Low TnL performance on r300 ?

I wonder if anyone with Radeon 9700 (Pro) has notice if standard vertex lit scenes with more than 100.000 polygons have low FPS. I’m using VAO with indexed geometry and at scenes with more than 100.000 polys (trigs) it seems that the FPS is dropping rapidly under 20 FPS (they are similar with those on a Radeon 8500 LE). I’ve read some threads on this forum that said that the triangle pipeline of the r300 is completely programmable (no fixed function dedicated circuits) and I wonder if this is the cause for low FPS at high poly count. This is also evident from the new benchmarks of Radeon compared with Geforce FX (see 8 light benchmark from 3d mark).

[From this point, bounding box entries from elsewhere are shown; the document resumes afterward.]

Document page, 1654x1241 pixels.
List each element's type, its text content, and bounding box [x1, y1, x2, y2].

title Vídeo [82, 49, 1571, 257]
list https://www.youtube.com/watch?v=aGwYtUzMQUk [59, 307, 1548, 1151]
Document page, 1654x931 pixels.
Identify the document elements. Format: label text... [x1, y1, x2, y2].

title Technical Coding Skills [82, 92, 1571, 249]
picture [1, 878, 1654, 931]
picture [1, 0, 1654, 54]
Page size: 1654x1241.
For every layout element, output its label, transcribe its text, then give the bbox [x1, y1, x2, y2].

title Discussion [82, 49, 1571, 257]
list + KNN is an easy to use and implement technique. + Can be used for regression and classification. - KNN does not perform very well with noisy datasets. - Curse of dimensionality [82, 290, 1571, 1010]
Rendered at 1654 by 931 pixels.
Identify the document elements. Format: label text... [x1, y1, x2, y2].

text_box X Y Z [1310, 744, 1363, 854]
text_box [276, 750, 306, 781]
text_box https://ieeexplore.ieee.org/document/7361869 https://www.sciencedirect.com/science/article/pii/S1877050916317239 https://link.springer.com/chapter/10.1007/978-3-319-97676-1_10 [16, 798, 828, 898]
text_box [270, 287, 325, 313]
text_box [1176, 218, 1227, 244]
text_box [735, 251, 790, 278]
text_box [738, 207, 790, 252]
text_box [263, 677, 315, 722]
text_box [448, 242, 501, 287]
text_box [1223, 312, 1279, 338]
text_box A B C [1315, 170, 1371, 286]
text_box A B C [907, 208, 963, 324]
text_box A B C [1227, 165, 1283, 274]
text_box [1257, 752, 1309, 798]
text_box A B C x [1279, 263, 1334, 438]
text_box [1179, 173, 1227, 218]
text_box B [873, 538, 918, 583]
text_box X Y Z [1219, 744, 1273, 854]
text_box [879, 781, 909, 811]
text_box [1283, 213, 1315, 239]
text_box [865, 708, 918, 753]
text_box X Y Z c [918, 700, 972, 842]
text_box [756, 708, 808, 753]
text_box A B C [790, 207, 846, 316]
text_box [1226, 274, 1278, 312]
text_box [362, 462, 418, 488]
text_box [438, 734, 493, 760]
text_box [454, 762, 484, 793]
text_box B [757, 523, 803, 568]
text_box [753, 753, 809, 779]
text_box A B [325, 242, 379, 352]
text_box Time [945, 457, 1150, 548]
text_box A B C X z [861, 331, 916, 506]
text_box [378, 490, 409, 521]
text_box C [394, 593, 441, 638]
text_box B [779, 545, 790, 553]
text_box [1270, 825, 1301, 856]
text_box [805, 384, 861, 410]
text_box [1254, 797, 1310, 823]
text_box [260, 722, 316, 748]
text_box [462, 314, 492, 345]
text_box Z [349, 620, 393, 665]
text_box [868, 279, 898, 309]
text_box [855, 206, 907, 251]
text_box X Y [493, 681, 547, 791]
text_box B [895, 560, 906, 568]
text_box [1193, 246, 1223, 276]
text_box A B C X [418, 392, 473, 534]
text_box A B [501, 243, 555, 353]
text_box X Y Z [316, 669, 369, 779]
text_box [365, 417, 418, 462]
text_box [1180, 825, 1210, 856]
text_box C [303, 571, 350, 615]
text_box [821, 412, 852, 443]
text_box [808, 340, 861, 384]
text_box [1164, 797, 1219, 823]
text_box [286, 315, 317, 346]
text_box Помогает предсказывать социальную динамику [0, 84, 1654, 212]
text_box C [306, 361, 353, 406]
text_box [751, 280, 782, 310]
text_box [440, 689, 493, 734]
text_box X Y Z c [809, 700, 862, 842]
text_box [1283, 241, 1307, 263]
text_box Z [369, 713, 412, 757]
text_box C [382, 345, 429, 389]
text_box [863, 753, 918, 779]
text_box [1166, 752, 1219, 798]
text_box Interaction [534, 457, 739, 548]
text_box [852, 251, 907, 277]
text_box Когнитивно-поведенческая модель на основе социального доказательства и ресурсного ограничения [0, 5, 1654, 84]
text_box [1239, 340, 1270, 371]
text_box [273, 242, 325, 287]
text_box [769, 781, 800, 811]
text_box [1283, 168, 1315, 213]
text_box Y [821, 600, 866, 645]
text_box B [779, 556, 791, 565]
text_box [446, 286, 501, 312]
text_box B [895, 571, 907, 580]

I ask this because I need to be sure that I’m using the card at its full caps and doing something wrong. Can someone with r300 confirm this ?

100,000 triangles is quite a lot. If you can, try breaking it up into smaller chunks.

As a side note, I just created one model with 3 spheres of about 35,000 triangles each, and my program was able to maintain a frame rate of about 150FPS (on my system, Duron 1.2GHz, and a 9700 Pro, with out fragment programs or vertex programs enabled, and one VAO per mesh).

Unfortantly I can’t test a single mesh of 100,000 triangles, because 3D Studio models can only have 65k indices per mesh.

A Geforce 4 Ti 4200 can do a lot better than a r300 in that situation, that’s strange! I know that r300 (from benchmarks) can do a lot better than even a Geforce FX on vertex shaders. Seems that ATI had to do a lot of optimizations on programmable vertex pipeline to afford to have a fully flexible (no dedicated circuits) triangle engine. So I’m suspecting that they do have a completely programmable vertex pipeline but this cannot beat in stressing situations a dedicated circuit (my post was regarding standard vertex lit pipeline).

I don’t know… My HDR rendering program seems to do pretty good.
The spheres model has a total of 118,800 triangles. http://www.area3d.net/nitrogl/test.jpg

You might want to take a look at this thread I started here:

http://www.opengl.org/discussion_boards/ubb/Forum3/HTML/008527.html

I never got a really good explanation as to why the performance was so bad without VAO, but using VAO seemed to help.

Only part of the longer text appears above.